_Instructions to follow:_ Return exactly the lines that run from the one containing "Panini Comics" to the end of the entries, with both ends included.

Collected data
• • •

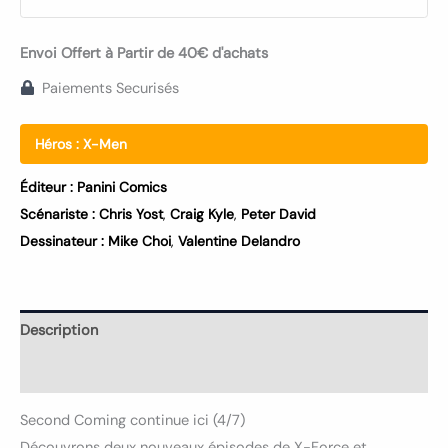
Envoi Offert à Partir de 40€ d'achats
Paiements Securisés
Héros :
X-Men
Éditeur :
Panini Comics
Scénariste :
Chris Yost
,
Craig Kyle
,
Peter David
Dessinateur :
Mike Choi
,
Valentine Delandro
Description
Informations complémentaires
Second Coming continue ici (4/7)
Découvrons deux nouveaux épisodes de X-Force et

• • •

_Response:_
Panini Comics
Scénariste :
Chris Yost
,
Craig Kyle
,
Peter David
Dessinateur :
Mike Choi
,
Valentine Delandro
Description
Informations complémentaires
Second Coming continue ici (4/7)
Découvrons deux nouveaux épisodes de X-Force et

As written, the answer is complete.